→ **EXERCISE PROMPT**: When the line containing "8,093 | 43.7% |" is found in the data below, copy it and each line after it through the line containing "3,367 | 72.6% |", exactly and with no others.
--- SUPPLIED ENTRIES Enclosed Below ---
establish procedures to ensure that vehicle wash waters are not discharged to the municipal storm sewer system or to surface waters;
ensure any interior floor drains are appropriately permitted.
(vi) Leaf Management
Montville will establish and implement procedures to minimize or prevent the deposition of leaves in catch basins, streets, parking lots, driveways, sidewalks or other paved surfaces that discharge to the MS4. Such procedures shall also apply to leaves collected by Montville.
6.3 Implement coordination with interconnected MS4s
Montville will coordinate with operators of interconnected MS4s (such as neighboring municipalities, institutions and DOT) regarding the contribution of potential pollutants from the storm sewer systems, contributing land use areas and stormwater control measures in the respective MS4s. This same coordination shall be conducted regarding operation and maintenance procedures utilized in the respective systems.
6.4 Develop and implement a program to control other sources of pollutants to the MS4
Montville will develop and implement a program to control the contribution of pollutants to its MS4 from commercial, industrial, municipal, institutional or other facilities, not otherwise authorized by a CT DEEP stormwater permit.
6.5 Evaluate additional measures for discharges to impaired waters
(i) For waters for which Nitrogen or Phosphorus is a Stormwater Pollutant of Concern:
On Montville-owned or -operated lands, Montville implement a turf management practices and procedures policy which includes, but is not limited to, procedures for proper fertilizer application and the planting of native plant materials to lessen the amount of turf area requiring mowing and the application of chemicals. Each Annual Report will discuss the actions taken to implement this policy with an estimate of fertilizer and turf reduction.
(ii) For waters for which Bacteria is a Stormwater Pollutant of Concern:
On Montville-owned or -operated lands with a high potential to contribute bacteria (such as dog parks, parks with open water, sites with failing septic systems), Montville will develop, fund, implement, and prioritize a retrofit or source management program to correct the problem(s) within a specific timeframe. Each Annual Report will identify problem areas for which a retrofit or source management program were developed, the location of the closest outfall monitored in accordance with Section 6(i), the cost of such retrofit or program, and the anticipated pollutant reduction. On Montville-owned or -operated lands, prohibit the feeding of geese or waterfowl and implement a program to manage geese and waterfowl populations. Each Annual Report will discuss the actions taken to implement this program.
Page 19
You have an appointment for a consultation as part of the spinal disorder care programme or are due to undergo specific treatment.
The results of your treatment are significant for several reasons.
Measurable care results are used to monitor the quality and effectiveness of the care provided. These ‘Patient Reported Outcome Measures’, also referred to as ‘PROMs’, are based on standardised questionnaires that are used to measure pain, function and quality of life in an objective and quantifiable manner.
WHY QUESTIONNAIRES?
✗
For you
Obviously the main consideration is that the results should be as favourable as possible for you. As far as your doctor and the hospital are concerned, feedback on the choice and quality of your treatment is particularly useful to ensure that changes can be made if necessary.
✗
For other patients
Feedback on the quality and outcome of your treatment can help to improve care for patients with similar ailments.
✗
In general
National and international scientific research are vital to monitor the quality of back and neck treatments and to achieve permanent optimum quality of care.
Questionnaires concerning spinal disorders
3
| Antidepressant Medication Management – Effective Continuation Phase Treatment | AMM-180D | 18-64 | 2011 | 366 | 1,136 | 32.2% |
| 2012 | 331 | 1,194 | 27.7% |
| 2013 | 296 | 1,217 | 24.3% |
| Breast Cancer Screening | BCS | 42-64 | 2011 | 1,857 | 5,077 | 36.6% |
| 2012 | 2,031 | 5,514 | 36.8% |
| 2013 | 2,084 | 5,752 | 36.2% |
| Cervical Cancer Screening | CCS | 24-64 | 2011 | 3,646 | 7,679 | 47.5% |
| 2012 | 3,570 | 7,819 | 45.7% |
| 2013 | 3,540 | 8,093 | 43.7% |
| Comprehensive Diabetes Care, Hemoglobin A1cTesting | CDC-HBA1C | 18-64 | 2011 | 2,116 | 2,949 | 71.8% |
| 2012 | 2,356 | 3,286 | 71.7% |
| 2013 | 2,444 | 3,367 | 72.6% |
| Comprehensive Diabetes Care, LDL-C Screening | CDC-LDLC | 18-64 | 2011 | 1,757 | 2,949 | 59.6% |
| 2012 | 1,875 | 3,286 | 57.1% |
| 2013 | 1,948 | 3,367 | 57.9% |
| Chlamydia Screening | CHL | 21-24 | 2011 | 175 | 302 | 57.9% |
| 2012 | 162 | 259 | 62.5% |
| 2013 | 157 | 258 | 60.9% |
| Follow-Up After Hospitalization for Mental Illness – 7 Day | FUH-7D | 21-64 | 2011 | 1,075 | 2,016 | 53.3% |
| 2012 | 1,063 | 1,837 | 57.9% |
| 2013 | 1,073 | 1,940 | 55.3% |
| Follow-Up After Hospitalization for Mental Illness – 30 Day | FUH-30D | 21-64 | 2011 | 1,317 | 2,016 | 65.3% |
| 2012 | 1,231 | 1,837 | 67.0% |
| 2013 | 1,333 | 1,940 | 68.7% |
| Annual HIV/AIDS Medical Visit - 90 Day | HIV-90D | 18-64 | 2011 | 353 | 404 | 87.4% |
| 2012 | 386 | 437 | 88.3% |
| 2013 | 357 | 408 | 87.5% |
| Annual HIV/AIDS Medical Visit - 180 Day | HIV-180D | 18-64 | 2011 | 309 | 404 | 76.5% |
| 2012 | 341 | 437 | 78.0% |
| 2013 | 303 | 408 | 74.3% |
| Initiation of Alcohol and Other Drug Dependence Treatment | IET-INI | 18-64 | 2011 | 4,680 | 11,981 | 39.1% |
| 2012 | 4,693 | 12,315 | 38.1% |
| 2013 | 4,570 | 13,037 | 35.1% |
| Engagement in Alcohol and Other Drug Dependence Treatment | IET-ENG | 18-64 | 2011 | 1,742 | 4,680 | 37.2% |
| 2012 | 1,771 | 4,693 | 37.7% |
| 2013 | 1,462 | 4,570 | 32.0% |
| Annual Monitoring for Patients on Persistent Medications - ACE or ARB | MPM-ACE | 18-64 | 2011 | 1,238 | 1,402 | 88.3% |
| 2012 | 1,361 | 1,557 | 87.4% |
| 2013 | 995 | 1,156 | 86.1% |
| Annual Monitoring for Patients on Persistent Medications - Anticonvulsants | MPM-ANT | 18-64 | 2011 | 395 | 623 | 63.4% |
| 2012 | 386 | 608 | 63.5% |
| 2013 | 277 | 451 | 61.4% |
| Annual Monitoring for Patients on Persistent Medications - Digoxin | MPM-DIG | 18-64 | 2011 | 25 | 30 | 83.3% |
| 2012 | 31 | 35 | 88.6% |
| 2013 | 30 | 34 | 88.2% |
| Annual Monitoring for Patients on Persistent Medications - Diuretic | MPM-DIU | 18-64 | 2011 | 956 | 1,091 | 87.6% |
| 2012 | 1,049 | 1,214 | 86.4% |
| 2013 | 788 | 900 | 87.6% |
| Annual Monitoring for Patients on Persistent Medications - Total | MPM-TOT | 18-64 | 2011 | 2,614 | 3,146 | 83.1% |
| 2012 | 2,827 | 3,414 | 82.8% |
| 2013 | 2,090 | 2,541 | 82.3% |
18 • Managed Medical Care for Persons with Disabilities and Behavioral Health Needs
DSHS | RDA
--- End of Enclosed SUPPLIED ENTRIES ---
→ **ANSWER BOX**:
| 2013 | 3,540 | 8,093 | 43.7% |
| Comprehensive Diabetes Care, Hemoglobin A1cTesting | CDC-HBA1C | 18-64 | 2011 | 2,116 | 2,949 | 71.8% |
| 2012 | 2,356 | 3,286 | 71.7% |
| 2013 | 2,444 | 3,367 | 72.6% |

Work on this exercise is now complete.